| Text extract |
President Joe Biden is promoting to the Interior Department’s number-two post an official who thrice failed to receive Senate confirmation to a lower position because of her climate activism.
According to a Tuesday Interior Department press release, Biden will name longtime Interior official Laura Daniel-Davis acting deputy secretary of the interior, effective immediately. Daniel-Davis, the current principal deputy assistant secretary for land and minerals management, will replace outgoing Interior Deputy Secretary Tommy Beaudreau.
“There are few people who have been by my side more over the past two and a half years than Laura, and I am so grateful that she has agreed to step into this role as we work together to implement President Biden’s ambitious and historic agenda,” said Interior Secretary Deb Haaland. “Laura has a depth of experience that will be invaluable in our work to build a clean energy future, honor our commitments to Indigenous communities, and leave our air, water and public lands better for future generations.”
“The work of the Department of the Interior touches all Americans, and I am honored to have the opportunity to serve as Acting Deputy Secretary,” said Daniel-Davis. “We will continue to work in partnership with states, Tribes, industry, non-profit organizations and academia to ensure that the best available science guides our decision-making as we deliver on our promises to the American people.”
That “best available science” seems to consist primarily of climate alarmism, which is why Daniel-Davis’ nomination as assistant secretary of the interior for land and minerals management could not clear the Senate despite Democratic control of that body.
Biden first nominated Daniel-Davis to the post in June 2021. Twice thereafter, the Senate Energy and Natural Resources Committee, on party-line votes, refused to forward her nomination to the full Senate for confirmation.
“Laura Daniel-Davis is doing everything in her power to make American energy more expensive. During her tenure as assistant secretary for land and minerals, she has undermined our nation’s energy and mineral security. She has continually blocked access to important minerals and restricted oil and gas leasing on federal lands. She is totally opposed to unleashing American energy,” Energy and Natural Resources Committee Ranking Member John Barrasso (R-Wyo.) told Fox News Tuesday.
“This extreme agenda is the reason that the Energy and Natural Resources Committee twice refused to confirm her nomination,” he added. “Promoting her to an even more influential position only shows the Biden administration’s blind devotion to a radical, anti-American energy agenda.”
Daniel-Davis’ allegiance to climate extremism at the expense of American energy security also tanked her third nomination, which was tendered in January.
A 2022 memo to Daniel-Davis from the Bureau of Ocean Energy Management (BOEM) concerning oil and gas leases in Alaska’s Cook Inlet noted that a lower royalty charge for the leases “may be more likely to facilitate expeditious and orderly development of [offshore] resources and potentially offer greater energy security.”
“Nevertheless,” the memo argued, “because of the serious challenges facing the Nation from climate change and the impact of [greenhouse gases] from fossil fuels, BOEM is not recommending this option since it would not include an appropriate surcharge to account for those impacts.”
Daniel-Davis apparently agreed because she signed off on a higher royalty, stating that it represented “the most reasonable balancing of environmental and economic factors for the American public.” Fox News pointedly observed that “she didn’t mention the alternative would produce greater energy security as highlighted in the memo.”

| Data section |
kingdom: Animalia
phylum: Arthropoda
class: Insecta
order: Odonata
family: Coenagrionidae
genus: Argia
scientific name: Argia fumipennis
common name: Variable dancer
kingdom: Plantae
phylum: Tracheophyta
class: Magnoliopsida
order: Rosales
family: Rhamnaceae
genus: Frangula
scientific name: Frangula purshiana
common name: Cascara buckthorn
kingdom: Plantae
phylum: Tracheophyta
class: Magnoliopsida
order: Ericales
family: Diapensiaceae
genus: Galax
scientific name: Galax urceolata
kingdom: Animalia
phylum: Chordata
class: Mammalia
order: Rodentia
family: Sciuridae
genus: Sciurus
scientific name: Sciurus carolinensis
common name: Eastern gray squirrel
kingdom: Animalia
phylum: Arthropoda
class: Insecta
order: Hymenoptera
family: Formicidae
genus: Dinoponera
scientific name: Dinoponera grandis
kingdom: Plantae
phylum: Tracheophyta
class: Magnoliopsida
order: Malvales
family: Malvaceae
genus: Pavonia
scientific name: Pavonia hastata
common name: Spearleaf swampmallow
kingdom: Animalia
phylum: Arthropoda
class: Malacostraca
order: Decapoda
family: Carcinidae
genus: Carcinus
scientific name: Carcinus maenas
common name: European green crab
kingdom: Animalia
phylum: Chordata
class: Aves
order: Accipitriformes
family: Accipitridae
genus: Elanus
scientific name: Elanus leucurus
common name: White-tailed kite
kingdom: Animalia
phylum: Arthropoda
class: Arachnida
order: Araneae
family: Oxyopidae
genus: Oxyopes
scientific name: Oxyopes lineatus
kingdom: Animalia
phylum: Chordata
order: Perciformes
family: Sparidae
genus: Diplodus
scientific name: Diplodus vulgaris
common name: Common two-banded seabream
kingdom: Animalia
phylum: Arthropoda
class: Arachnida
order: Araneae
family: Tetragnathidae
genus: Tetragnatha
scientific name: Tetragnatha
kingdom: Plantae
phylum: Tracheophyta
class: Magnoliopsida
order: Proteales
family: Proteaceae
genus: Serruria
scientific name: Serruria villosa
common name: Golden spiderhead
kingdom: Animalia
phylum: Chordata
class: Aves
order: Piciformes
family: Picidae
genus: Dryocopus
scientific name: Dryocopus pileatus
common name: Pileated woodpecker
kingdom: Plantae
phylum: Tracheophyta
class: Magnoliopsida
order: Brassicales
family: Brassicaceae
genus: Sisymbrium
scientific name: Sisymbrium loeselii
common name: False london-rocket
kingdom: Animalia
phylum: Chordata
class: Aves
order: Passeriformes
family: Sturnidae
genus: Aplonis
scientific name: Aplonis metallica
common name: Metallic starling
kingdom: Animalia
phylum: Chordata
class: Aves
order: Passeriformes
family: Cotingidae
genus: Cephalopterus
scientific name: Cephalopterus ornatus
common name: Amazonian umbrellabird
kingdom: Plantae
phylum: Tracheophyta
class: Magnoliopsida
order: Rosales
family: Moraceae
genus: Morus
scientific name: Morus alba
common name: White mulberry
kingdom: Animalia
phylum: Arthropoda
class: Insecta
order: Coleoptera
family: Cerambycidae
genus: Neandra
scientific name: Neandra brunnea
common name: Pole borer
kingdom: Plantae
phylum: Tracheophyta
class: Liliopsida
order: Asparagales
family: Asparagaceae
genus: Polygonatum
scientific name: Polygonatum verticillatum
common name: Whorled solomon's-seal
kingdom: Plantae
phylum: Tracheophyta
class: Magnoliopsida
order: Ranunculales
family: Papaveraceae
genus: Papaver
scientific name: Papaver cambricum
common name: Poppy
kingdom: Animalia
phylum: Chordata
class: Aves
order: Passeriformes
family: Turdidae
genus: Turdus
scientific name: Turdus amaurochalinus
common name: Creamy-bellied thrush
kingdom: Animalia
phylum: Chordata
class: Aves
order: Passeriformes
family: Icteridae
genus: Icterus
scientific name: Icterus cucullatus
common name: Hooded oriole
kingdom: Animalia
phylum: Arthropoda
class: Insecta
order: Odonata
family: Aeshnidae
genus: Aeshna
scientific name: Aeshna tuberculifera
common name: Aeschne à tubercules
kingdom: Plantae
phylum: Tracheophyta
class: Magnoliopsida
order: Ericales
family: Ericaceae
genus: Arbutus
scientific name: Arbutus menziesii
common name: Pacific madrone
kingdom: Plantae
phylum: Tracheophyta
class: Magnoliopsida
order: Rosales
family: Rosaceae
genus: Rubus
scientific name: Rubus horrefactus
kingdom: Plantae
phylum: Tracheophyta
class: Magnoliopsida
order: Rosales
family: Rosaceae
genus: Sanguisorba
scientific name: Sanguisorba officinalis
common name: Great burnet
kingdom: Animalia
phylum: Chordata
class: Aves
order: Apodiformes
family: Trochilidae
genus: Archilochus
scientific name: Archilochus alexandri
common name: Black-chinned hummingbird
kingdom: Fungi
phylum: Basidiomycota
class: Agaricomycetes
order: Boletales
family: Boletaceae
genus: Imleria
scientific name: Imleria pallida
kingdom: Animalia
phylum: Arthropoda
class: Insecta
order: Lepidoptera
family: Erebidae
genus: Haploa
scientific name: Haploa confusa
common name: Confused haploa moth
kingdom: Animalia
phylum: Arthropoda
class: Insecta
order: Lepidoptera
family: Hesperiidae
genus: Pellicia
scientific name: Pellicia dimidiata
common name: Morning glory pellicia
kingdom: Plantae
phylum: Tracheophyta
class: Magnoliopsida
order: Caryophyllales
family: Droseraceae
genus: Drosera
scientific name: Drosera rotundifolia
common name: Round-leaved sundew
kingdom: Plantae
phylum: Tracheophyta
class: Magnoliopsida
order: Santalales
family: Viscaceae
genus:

| Problem A |
In the article on the Interior Department appointment, translate the sentence "Biden first nominated Daniel-Davis to the post in June 2021." into Spanish.
| Problem B |
Condense the paragraph of the article on the Interior Department appointment that begins "According to a Tuesday Interior Department press release" into a single sentence that keeps its main facts.

| Final answer A |
Biden nominó por primera vez a Daniel-Davis para el cargo en junio de 2021.

| Final answer B |
A Tuesday Interior Department press release stated that Biden will name Laura Daniel-Davis, a longtime Interior official and current principal deputy assistant secretary for land and minerals management, acting deputy secretary of the interior, effective immediately, replacing outgoing Deputy Secretary Tommy Beaudreau.